1691: Reborn

I had one of those curious epiphanies on the way home. You know the ones. Or perhaps you don’t.

Anyway, I digress.

My epiphany was that I felt like a new person today. I felt like I was in the middle of a new beginning, like I was getting a chance to pretty much “start over” and try again.

Of course, this isn’t strictly true, what with me being 33 and thus on that ever-downward slope towards middle age, old age and eventual death rather than a fresh-faced (I’m not sure I was ever fresh-faced) youth in my early twenties looking forward to the future. But I’m glad I did get this new chance to start again, and I don’t intend to squander it.

The trigger for feeling this way is, of course, the fact that I really have made a new beginning by starting a new job and hopefully a new career. In just two weeks on the job, I feel like I’ve made some new friends, learned some new skills and made a good first impression.

And it’s put a lot of things in perspective, too. Most prominently, my feelings surrounding the echo chamber of social media.

My typical working day now looks very different to how it did when I was working from home. I no longer have Twitter perpetually open on screen or on my phone; I don’t check Facebook at all; Google+ has fallen totally by the wayside, particularly since the Squadron of Shame jumped ship to its own forum a while back; and I spend most of my time either actually doing work, interacting with people through internal emails or speaking with them face-to-face.

And it’s blissful. Blissful, I tell you. You might call it wilfully shutting out issues that need to be addressed; I call it a haven of calm, and I can already feel my mental health improving because of it.

Being constantly bombarded with the noise of social media at all hours of the day — as I voluntarily subjected myself to when I was working from home — is actively stressful, anxiety-inducing and even depressing.
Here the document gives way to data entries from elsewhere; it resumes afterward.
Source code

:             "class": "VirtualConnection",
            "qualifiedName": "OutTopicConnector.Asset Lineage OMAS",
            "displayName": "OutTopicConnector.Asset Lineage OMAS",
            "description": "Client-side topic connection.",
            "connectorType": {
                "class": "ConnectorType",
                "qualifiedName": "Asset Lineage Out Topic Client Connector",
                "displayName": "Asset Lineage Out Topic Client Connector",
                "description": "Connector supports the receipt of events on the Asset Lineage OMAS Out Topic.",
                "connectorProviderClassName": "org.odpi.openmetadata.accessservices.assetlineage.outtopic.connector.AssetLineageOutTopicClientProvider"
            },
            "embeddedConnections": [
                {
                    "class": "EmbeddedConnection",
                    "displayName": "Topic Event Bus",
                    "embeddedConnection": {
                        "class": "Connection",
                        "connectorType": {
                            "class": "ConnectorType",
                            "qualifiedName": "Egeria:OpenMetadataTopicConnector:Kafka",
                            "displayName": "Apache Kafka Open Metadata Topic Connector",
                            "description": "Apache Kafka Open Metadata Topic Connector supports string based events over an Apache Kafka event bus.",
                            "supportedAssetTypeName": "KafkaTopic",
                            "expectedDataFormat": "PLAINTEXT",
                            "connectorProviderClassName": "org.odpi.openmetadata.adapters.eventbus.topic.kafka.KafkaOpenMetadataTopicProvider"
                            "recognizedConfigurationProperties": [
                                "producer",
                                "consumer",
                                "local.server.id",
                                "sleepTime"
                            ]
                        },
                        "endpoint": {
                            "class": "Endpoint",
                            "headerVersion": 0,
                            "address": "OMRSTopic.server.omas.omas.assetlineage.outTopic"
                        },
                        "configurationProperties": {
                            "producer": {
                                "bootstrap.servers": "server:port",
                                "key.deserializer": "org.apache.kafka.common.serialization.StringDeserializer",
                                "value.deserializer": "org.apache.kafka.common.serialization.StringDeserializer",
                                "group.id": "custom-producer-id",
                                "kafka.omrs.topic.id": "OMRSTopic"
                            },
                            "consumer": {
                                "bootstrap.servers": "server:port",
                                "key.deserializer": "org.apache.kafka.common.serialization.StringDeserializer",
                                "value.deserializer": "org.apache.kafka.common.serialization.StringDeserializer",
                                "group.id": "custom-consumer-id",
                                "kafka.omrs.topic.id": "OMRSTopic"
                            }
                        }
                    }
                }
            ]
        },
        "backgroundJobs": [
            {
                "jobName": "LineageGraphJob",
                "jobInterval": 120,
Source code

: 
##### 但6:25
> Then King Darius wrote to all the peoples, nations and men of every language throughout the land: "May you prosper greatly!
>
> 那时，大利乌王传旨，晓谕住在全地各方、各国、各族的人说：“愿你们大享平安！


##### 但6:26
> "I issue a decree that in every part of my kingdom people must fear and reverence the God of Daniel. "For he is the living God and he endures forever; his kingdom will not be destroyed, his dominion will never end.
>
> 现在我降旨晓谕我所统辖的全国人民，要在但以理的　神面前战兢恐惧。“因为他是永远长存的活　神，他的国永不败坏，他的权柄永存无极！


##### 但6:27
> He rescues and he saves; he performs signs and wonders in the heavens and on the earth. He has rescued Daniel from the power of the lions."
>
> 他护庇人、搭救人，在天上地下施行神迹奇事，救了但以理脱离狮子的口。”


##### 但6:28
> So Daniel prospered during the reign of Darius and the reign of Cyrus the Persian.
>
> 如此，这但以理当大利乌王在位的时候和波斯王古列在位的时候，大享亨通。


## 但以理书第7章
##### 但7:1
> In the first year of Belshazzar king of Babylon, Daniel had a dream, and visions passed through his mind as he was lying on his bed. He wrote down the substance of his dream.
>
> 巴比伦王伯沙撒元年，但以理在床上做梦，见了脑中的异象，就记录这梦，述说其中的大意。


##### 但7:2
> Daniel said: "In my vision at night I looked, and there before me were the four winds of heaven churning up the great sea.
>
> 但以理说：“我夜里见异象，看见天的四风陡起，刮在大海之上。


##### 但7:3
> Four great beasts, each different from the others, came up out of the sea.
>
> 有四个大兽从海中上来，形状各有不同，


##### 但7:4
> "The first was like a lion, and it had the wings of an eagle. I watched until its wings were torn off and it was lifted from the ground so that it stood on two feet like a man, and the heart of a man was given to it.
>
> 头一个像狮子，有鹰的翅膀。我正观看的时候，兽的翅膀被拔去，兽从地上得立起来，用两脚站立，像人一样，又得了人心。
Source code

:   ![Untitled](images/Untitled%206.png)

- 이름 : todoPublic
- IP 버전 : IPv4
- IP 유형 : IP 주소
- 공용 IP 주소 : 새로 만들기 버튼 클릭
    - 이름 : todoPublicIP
It shouldn’t be — it should be a positive thing — but it is.

Part of this is down to who you follow, of course — like real life, putting the people you interact with regularly through a rigorous filtering process until you’re left with the people you genuinely like is important — but with the nature of modern social media, sometimes you get things thrust in your face without you going looking for them. The clearest example is Twitter’s Retweets, which can expose you to people and opinions so far divergent from your own as to create genuine anxiety (and also people who go on to become firm friends, it must also be said), but it also happens whenever Facebook makes one of its inexplicable decisions to show you a post from someone you don’t know that one of your friends commented “lol” on forty-seven comments back from where the argument is now raging.

This is why I’m enjoying the peace and quiet of not being permanently plugged in to social media, and why I feel like a new person. I can switch off, focus on the people around me and the work I’m supposed to be doing, and I can enjoy it. It’s pleasant. Very pleasant indeed. And it makes me wonder why the hell I’ve been voluntarily putting myself through all this for the last few years.

And this doesn’t mean that I’ve lost interest in the things I previously immersed myself in. On the contrary, it means I can just enjoy them for what they are. I can enjoy games purely on the virtue of them being great games; I don’t have to give a shit about whether The Internet thinks something I enjoy is terrible and wrong, or whether I find the latest indie darling to actually be rather tedious.

In short, I feel like my rebirth has been a wonderful thing all round, really. I’m still in the honeymoon period, of course, and I’m sure my new life will bring with it a torrent of new things to be anxious about, but for now I’m enjoying it very much indeed; long may it continue.